Lukashenko and other Belarusian officials are also the subject of sanctions imposed by the European Union and the United States for alleged human rights violations off and on since 2006. Since the disintegration of the Soviet Union, under Lukashenko’s leadership, Belarus has largely maintained government control over key industries and eschewed the large-scale privatizations seen in other former Soviet republics.
So that’s what I know. I don’t intend to boast of my ignorance about Belarus, I really don’t. I am ashamed not to know more about the countries of the world. However, the embarrassing fact is, it was with astonishment that I read over and over on gemological websites that Belarus is the source of the finest loupes in the world. A state-owned company there apparently is run by people with world-class standards.
It is silly to assume a country accused of human rights violations can not produce fine technology, but I did. As a self-flattering American, I imagine such countries being as technologically backward as their regard for rights. But in short, BelOMO loupes, unlike Belarus, are highly esteemed everywhere.
I really want a BelOMO loupe. There’s my fascination with fine technology without moving parts again. Further, not only do these loupes themselves have the lapidary appeal of a gem, seeming to attract light, so tiny and so bright to hold sparkling in the hand; these loupes, like that pen from New Zealand, also bear the mystique of a faraway place that may as well exist only in my imagination. What, after all, does New Zealand smell like?
New Zealand and Belarus are not the only lands I imagine. Philosopher Blaise Pascal wrote about the wonders of magnifying lenses as far back as the seventeenth century:
…another astonishing prodigy, let him behold the tiniest things he knows of.

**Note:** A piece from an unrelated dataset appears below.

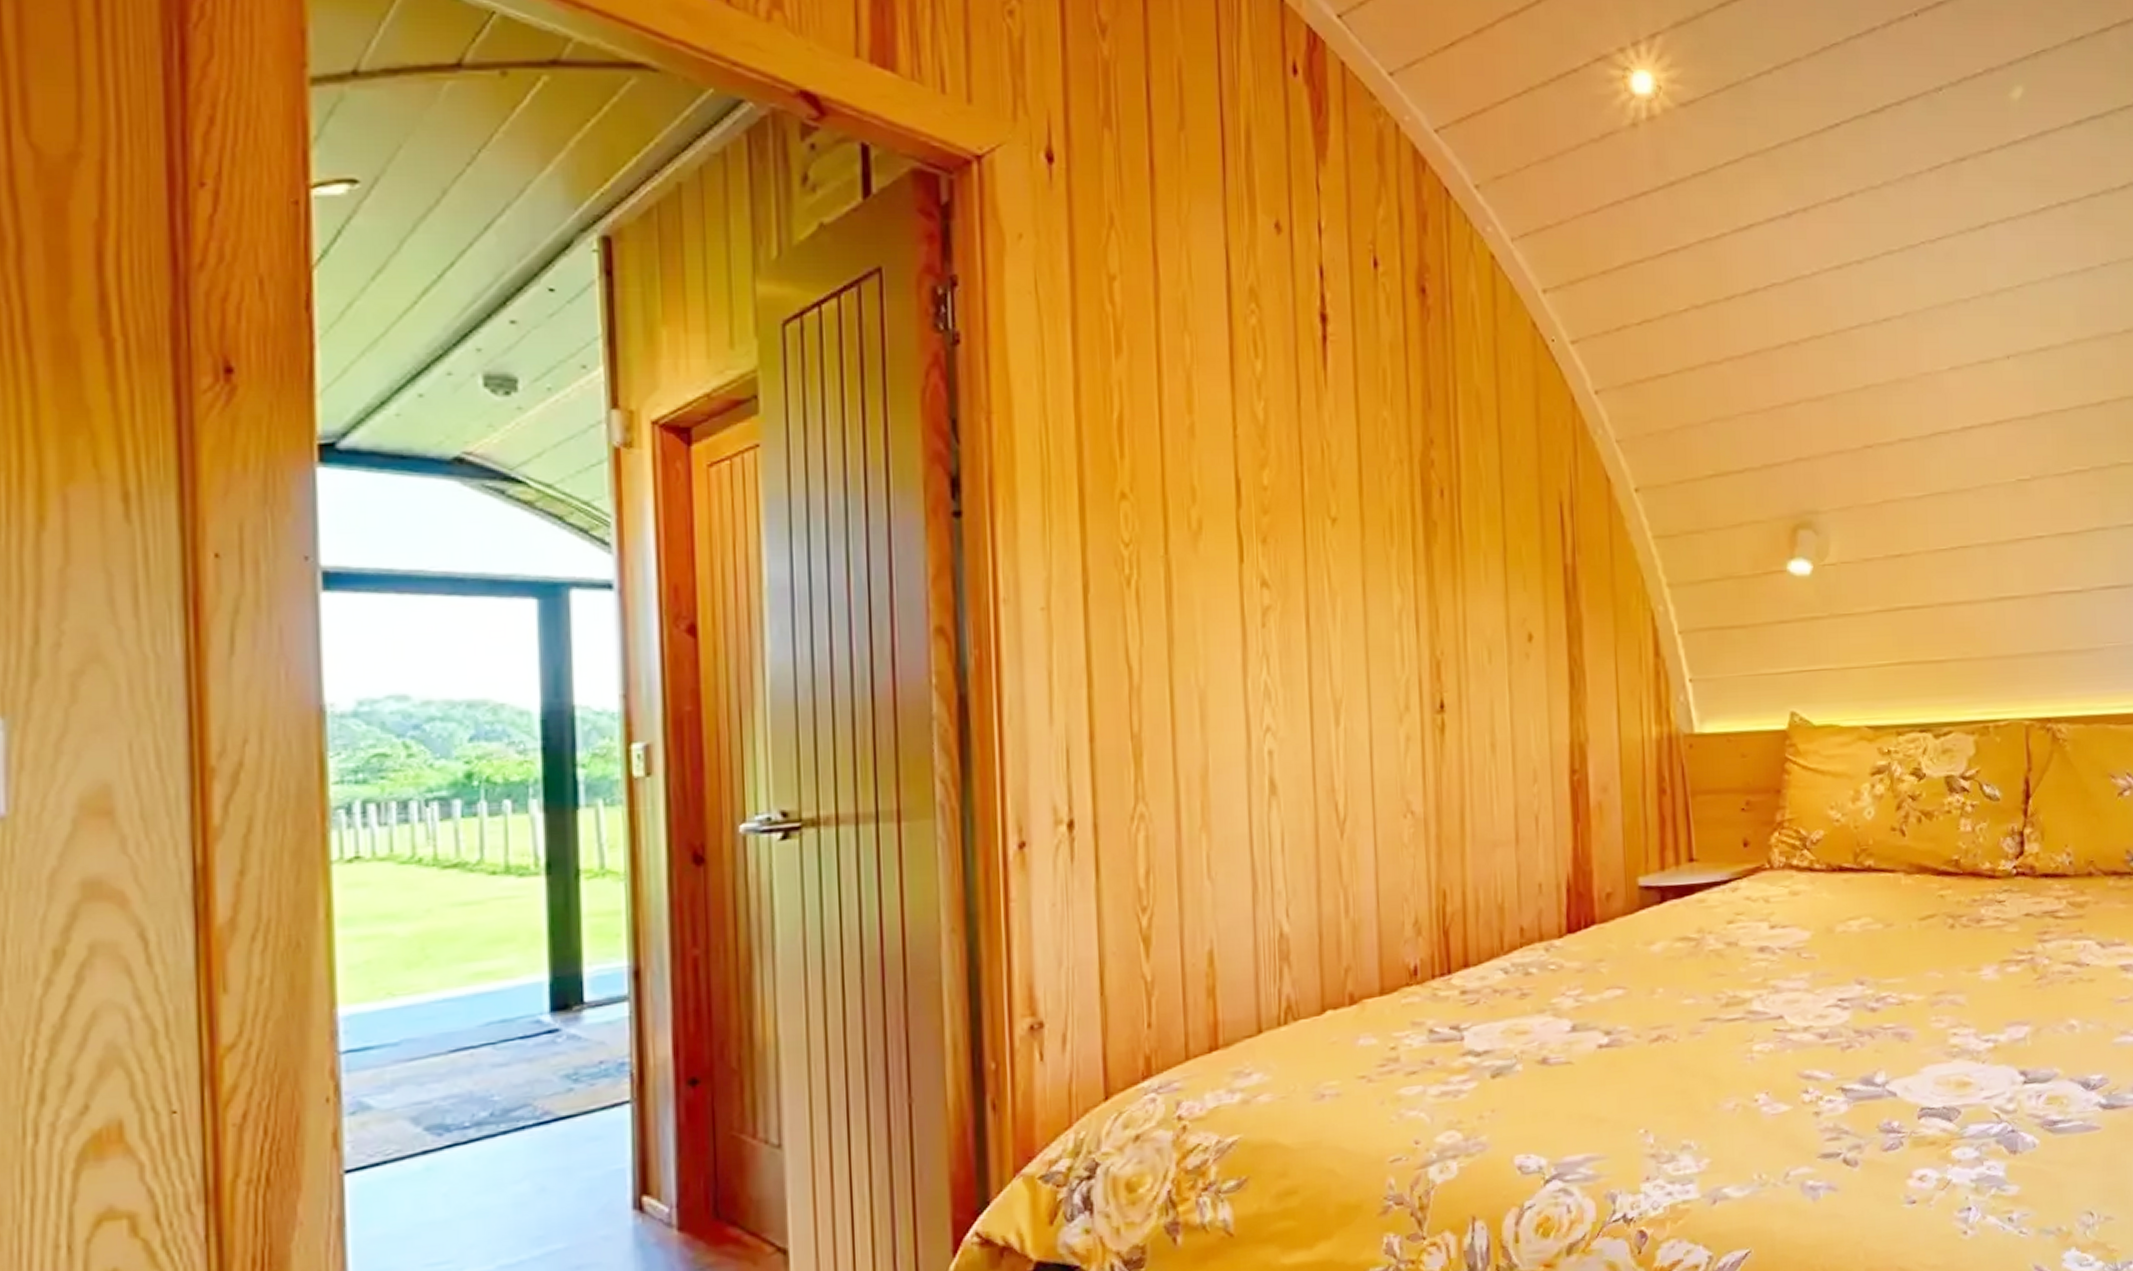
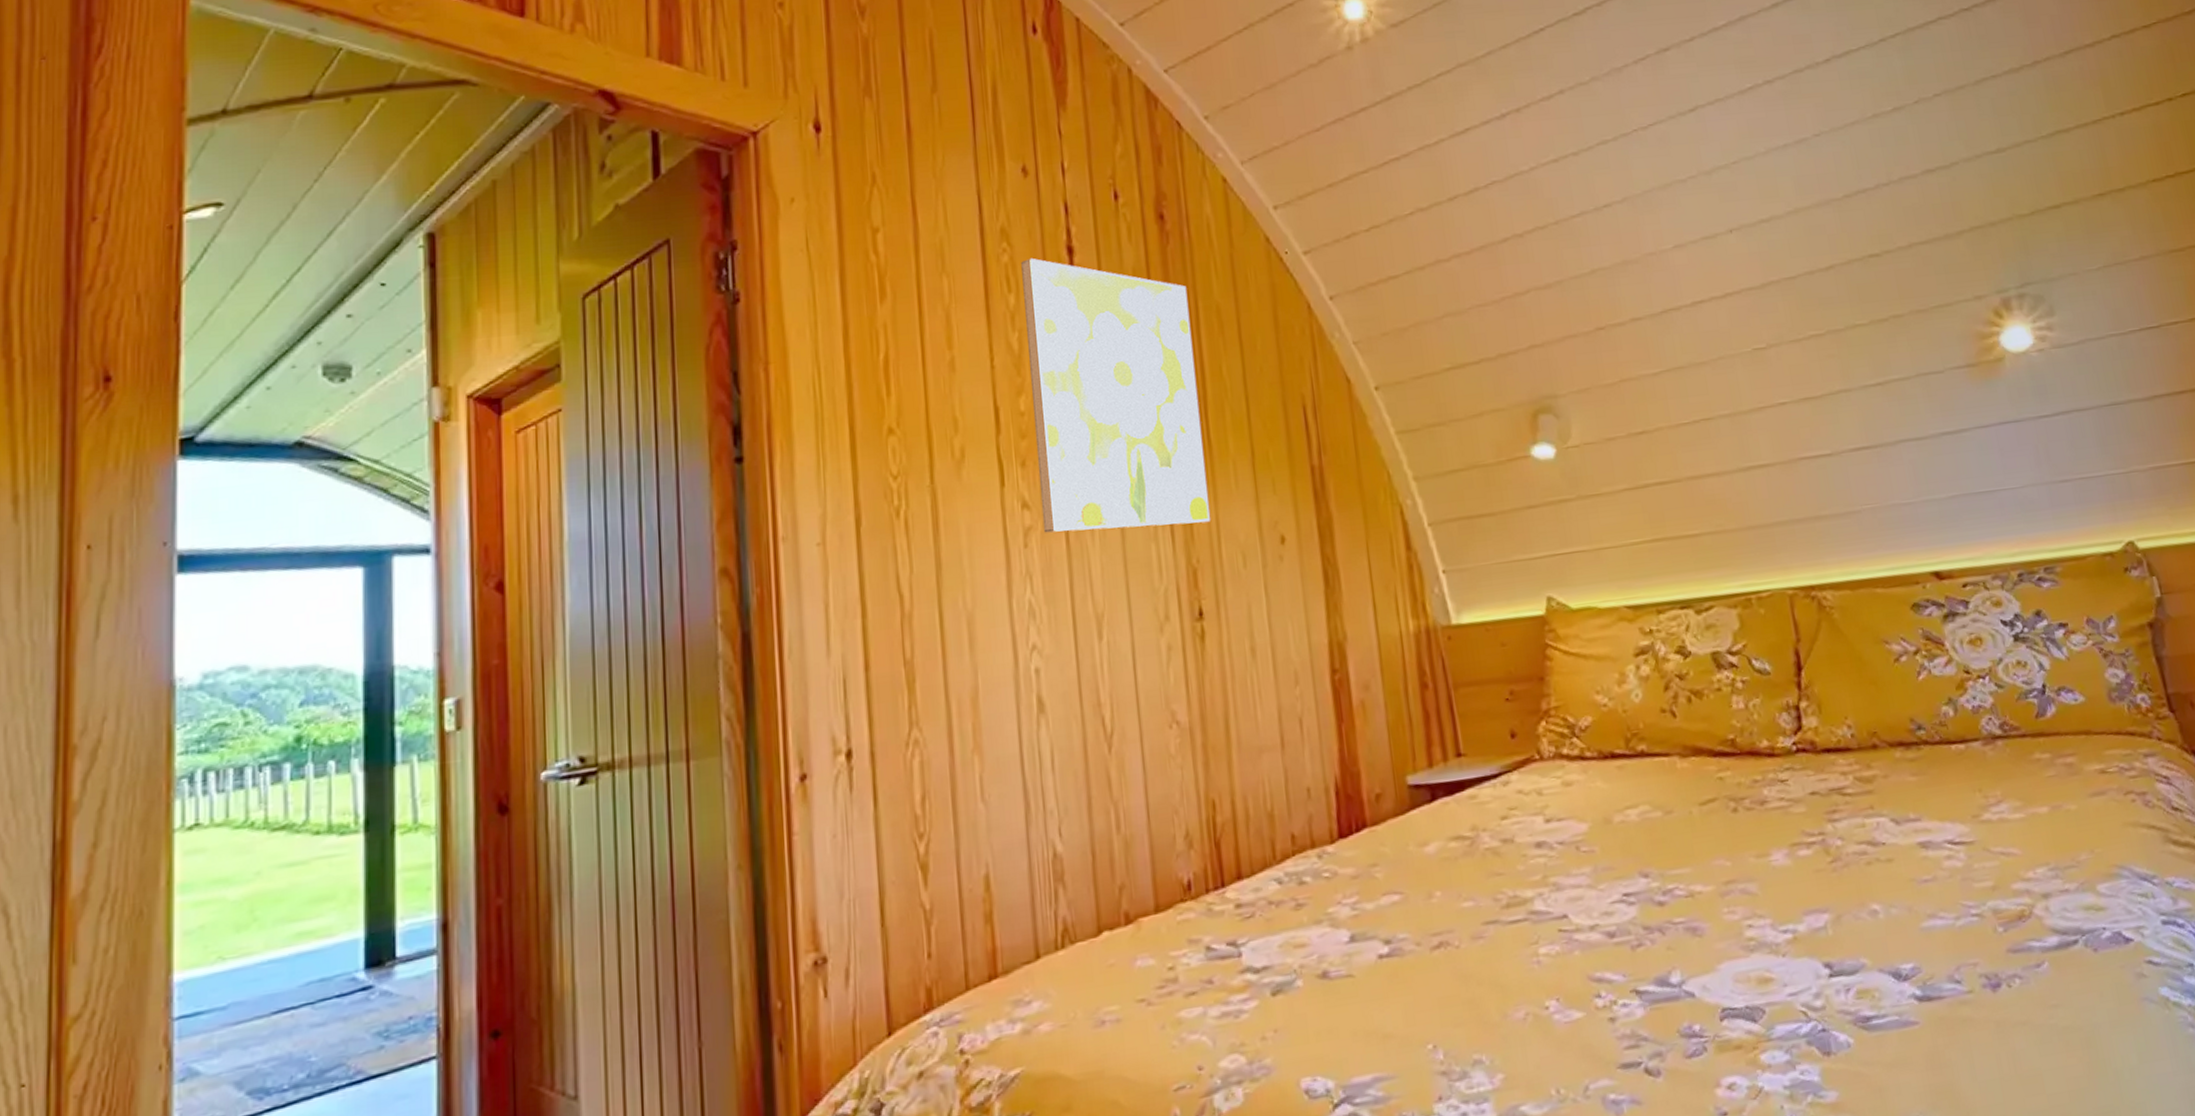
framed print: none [1270,322,1457,615] -> present [1021,257,1210,533]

Let a mite show him in the smallness of its body parts incomparably smaller, legs with joints, veins in the legs, blood in the veins, humours in the blood, drops in the humours, vapors in the drops, which, dividing to the smallest things, he wears out his imaginative power…
How did I get to this point of craving a little piece of Bearus? A few years ago, I had become interested in buying a diamond for myself (my shopaholism again). I observed how grading drastically affects the price of a diamond, and even though there are terrific websites for diamonds for information and sales, wondered how well anyone in daily life could see the flaws in a tiny stone 5 or 6 mm in diameter. Then, fatally, I read the justifiably famous 1982 article “Have You Ever Tried to Sell a Diamond?” that persuaded me that a diamond was a poor use of money.

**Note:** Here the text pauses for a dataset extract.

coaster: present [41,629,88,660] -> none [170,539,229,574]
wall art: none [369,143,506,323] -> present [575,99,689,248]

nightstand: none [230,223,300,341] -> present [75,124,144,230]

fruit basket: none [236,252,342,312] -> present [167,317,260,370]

By then, I had become interested in gems of all sorts. I realized that the non-famous gems were cheaper than the so-called precious stones, and could look just as interesting. I spent huge amounts of time on Multicolour.com and the now-defunct site of a now-deceased gemstone cutter.
Ultimately, I decided that even semiprecious stones were not for me in any serious way. Just not my style. Perhaps I will write about them another time. But years later, gemstones or not, I still want a BelOMO loupe. If I can’t have a diamond, I can at least have something diamond-like.
My fevered imagination leads me to imagine studying everything from cockroach legs to the paint on the stair railing outside my building, a whole new world just in the city. I thrill to the thought of my hot little paws holding an exemplar of small, affordable excellence.
Nevertheless, being honest as I strive to fight my shopaholism, I have nothing I sincerely want to look at with one. Presbyopic as I am, I do perfectly well with a sheet magnifier made of a plastic Fresnel lens costing just a few dollars. Admittedly, my work has me often encounter print smaller than people normally see, but I need nothing more than that flexible sheet of plastic I store shoved between my computer and my monitor.
So again, I covet a thing without having any use for it. It would just become junk in the chowder. But if you or anyone you know want to see something small but not microscopic, the gemological community seems to be in consensus that you cannot do better than a BelOMO loupe.